> _Work instruction_:
What you return should be every line below, word for word, and none of the images.

> _Data extracted from a collection_:
■ ■ ■ ■ ■
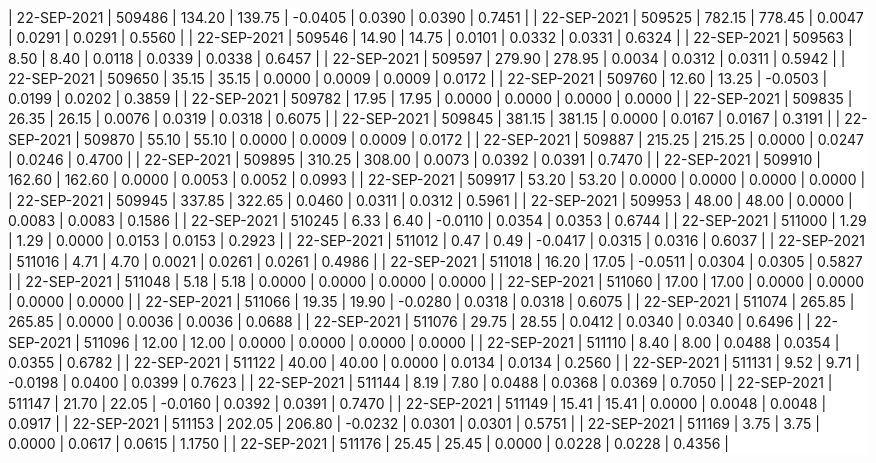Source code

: | 22-SEP-2021 | 509486 | 134.20 | 139.75 | -0.0405 | 0.0390 | 0.0390 | 0.7451 |
| 22-SEP-2021 | 509525 | 782.15 | 778.45 | 0.0047 | 0.0291 | 0.0291 | 0.5560 |
| 22-SEP-2021 | 509546 | 14.90 | 14.75 | 0.0101 | 0.0332 | 0.0331 | 0.6324 |
| 22-SEP-2021 | 509563 | 8.50 | 8.40 | 0.0118 | 0.0339 | 0.0338 | 0.6457 |
| 22-SEP-2021 | 509597 | 279.90 | 278.95 | 0.0034 | 0.0312 | 0.0311 | 0.5942 |
| 22-SEP-2021 | 509650 | 35.15 | 35.15 | 0.0000 | 0.0009 | 0.0009 | 0.0172 |
| 22-SEP-2021 | 509760 | 12.60 | 13.25 | -0.0503 | 0.0199 | 0.0202 | 0.3859 |
| 22-SEP-2021 | 509782 | 17.95 | 17.95 | 0.0000 | 0.0000 | 0.0000 | 0.0000 |
| 22-SEP-2021 | 509835 | 26.35 | 26.15 | 0.0076 | 0.0319 | 0.0318 | 0.6075 |
| 22-SEP-2021 | 509845 | 381.15 | 381.15 | 0.0000 | 0.0167 | 0.0167 | 0.3191 |
| 22-SEP-2021 | 509870 | 55.10 | 55.10 | 0.0000 | 0.0009 | 0.0009 | 0.0172 |
| 22-SEP-2021 | 509887 | 215.25 | 215.25 | 0.0000 | 0.0247 | 0.0246 | 0.4700 |
| 22-SEP-2021 | 509895 | 310.25 | 308.00 | 0.0073 | 0.0392 | 0.0391 | 0.7470 |
| 22-SEP-2021 | 509910 | 162.60 | 162.60 | 0.0000 | 0.0053 | 0.0052 | 0.0993 |
| 22-SEP-2021 | 509917 | 53.20 | 53.20 | 0.0000 | 0.0000 | 0.0000 | 0.0000 |
| 22-SEP-2021 | 509945 | 337.85 | 322.65 | 0.0460 | 0.0311 | 0.0312 | 0.5961 |
| 22-SEP-2021 | 509953 | 48.00 | 48.00 | 0.0000 | 0.0083 | 0.0083 | 0.1586 |
| 22-SEP-2021 | 510245 | 6.33 | 6.40 | -0.0110 | 0.0354 | 0.0353 | 0.6744 |
| 22-SEP-2021 | 511000 | 1.29 | 1.29 | 0.0000 | 0.0153 | 0.0153 | 0.2923 |
| 22-SEP-2021 | 511012 | 0.47 | 0.49 | -0.0417 | 0.0315 | 0.0316 | 0.6037 |
| 22-SEP-2021 | 511016 | 4.71 | 4.70 | 0.0021 | 0.0261 | 0.0261 | 0.4986 |
| 22-SEP-2021 | 511018 | 16.20 | 17.05 | -0.0511 | 0.0304 | 0.0305 | 0.5827 |
| 22-SEP-2021 | 511048 | 5.18 | 5.18 | 0.0000 | 0.0000 | 0.0000 | 0.0000 |
| 22-SEP-2021 | 511060 | 17.00 | 17.00 | 0.0000 | 0.0000 | 0.0000 | 0.0000 |
| 22-SEP-2021 | 511066 | 19.35 | 19.90 | -0.0280 | 0.0318 | 0.0318 | 0.6075 |
| 22-SEP-2021 | 511074 | 265.85 | 265.85 | 0.0000 | 0.0036 | 0.0036 | 0.0688 |
| 22-SEP-2021 | 511076 | 29.75 | 28.55 | 0.0412 | 0.0340 | 0.0340 | 0.6496 |
| 22-SEP-2021 | 511096 | 12.00 | 12.00 | 0.0000 | 0.0000 | 0.0000 | 0.0000 |
| 22-SEP-2021 | 511110 | 8.40 | 8.00 | 0.0488 | 0.0354 | 0.0355 | 0.6782 |
| 22-SEP-2021 | 511122 | 40.00 | 40.00 | 0.0000 | 0.0134 | 0.0134 | 0.2560 |
| 22-SEP-2021 | 511131 | 9.52 | 9.71 | -0.0198 | 0.0400 | 0.0399 | 0.7623 |
| 22-SEP-2021 | 511144 | 8.19 | 7.80 | 0.0488 | 0.0368 | 0.0369 | 0.7050 |
| 22-SEP-2021 | 511147 | 21.70 | 22.05 | -0.0160 | 0.0392 | 0.0391 | 0.7470 |
| 22-SEP-2021 | 511149 | 15.41 | 15.41 | 0.0000 | 0.0048 | 0.0048 | 0.0917 |
| 22-SEP-2021 | 511153 | 202.05 | 206.80 | -0.0232 | 0.0301 | 0.0301 | 0.5751 |
| 22-SEP-2021 | 511169 | 3.75 | 3.75 | 0.0000 | 0.0617 | 0.0615 | 1.1750 |
| 22-SEP-2021 | 511176 | 25.45 | 25.45 | 0.0000 | 0.0228 | 0.0228 | 0.4356 |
■ ■ ■ ■ ■
> _Response_:
Source code

: | 22-SEP-2021 | 509486 | 134.20 | 139.75 | -0.0405 | 0.0390 | 0.0390 | 0.7451 |
| 22-SEP-2021 | 509525 | 782.15 | 778.45 | 0.0047 | 0.0291 | 0.0291 | 0.5560 |
| 22-SEP-2021 | 509546 | 14.90 | 14.75 | 0.0101 | 0.0332 | 0.0331 | 0.6324 |
| 22-SEP-2021 | 509563 | 8.50 | 8.40 | 0.0118 | 0.0339 | 0.0338 | 0.6457 |
| 22-SEP-2021 | 509597 | 279.90 | 278.95 | 0.0034 | 0.0312 | 0.0311 | 0.5942 |
| 22-SEP-2021 | 509650 | 35.15 | 35.15 | 0.0000 | 0.0009 | 0.0009 | 0.0172 |
| 22-SEP-2021 | 509760 | 12.60 | 13.25 | -0.0503 | 0.0199 | 0.0202 | 0.3859 |
| 22-SEP-2021 | 509782 | 17.95 | 17.95 | 0.0000 | 0.0000 | 0.0000 | 0.0000 |
| 22-SEP-2021 | 509835 | 26.35 | 26.15 | 0.0076 | 0.0319 | 0.0318 | 0.6075 |
| 22-SEP-2021 | 509845 | 381.15 | 381.15 | 0.0000 | 0.0167 | 0.0167 | 0.3191 |
| 22-SEP-2021 | 509870 | 55.10 | 55.10 | 0.0000 | 0.0009 | 0.0009 | 0.0172 |
| 22-SEP-2021 | 509887 | 215.25 | 215.25 | 0.0000 | 0.0247 | 0.0246 | 0.4700 |
| 22-SEP-2021 | 509895 | 310.25 | 308.00 | 0.0073 | 0.0392 | 0.0391 | 0.7470 |
| 22-SEP-2021 | 509910 | 162.60 | 162.60 | 0.0000 | 0.0053 | 0.0052 | 0.0993 |
| 22-SEP-2021 | 509917 | 53.20 | 53.20 | 0.0000 | 0.0000 | 0.0000 | 0.0000 |
| 22-SEP-2021 | 509945 | 337.85 | 322.65 | 0.0460 | 0.0311 | 0.0312 | 0.5961 |
| 22-SEP-2021 | 509953 | 48.00 | 48.00 | 0.0000 | 0.0083 | 0.0083 | 0.1586 |
| 22-SEP-2021 | 510245 | 6.33 | 6.40 | -0.0110 | 0.0354 | 0.0353 | 0.6744 |
| 22-SEP-2021 | 511000 | 1.29 | 1.29 | 0.0000 | 0.0153 | 0.0153 | 0.2923 |
| 22-SEP-2021 | 511012 | 0.47 | 0.49 | -0.0417 | 0.0315 | 0.0316 | 0.6037 |
| 22-SEP-2021 | 511016 | 4.71 | 4.70 | 0.0021 | 0.0261 | 0.0261 | 0.4986 |
| 22-SEP-2021 | 511018 | 16.20 | 17.05 | -0.0511 | 0.0304 | 0.0305 | 0.5827 |
| 22-SEP-2021 | 511048 | 5.18 | 5.18 | 0.0000 | 0.0000 | 0.0000 | 0.0000 |
| 22-SEP-2021 | 511060 | 17.00 | 17.00 | 0.0000 | 0.0000 | 0.0000 | 0.0000 |
| 22-SEP-2021 | 511066 | 19.35 | 19.90 | -0.0280 | 0.0318 | 0.0318 | 0.6075 |
| 22-SEP-2021 | 511074 | 265.85 | 265.85 | 0.0000 | 0.0036 | 0.0036 | 0.0688 |
| 22-SEP-2021 | 511076 | 29.75 | 28.55 | 0.0412 | 0.0340 | 0.0340 | 0.6496 |
| 22-SEP-2021 | 511096 | 12.00 | 12.00 | 0.0000 | 0.0000 | 0.0000 | 0.0000 |
| 22-SEP-2021 | 511110 | 8.40 | 8.00 | 0.0488 | 0.0354 | 0.0355 | 0.6782 |
| 22-SEP-2021 | 511122 | 40.00 | 40.00 | 0.0000 | 0.0134 | 0.0134 | 0.2560 |
| 22-SEP-2021 | 511131 | 9.52 | 9.71 | -0.0198 | 0.0400 | 0.0399 | 0.7623 |
| 22-SEP-2021 | 511144 | 8.19 | 7.80 | 0.0488 | 0.0368 | 0.0369 | 0.7050 |
| 22-SEP-2021 | 511147 | 21.70 | 22.05 | -0.0160 | 0.0392 | 0.0391 | 0.7470 |
| 22-SEP-2021 | 511149 | 15.41 | 15.41 | 0.0000 | 0.0048 | 0.0048 | 0.0917 |
| 22-SEP-2021 | 511153 | 202.05 | 206.80 | -0.0232 | 0.0301 | 0.0301 | 0.5751 |
| 22-SEP-2021 | 511169 | 3.75 | 3.75 | 0.0000 | 0.0617 | 0.0615 | 1.1750 |
| 22-SEP-2021 | 511176 | 25.45 | 25.45 | 0.0000 | 0.0228 | 0.0228 | 0.4356 |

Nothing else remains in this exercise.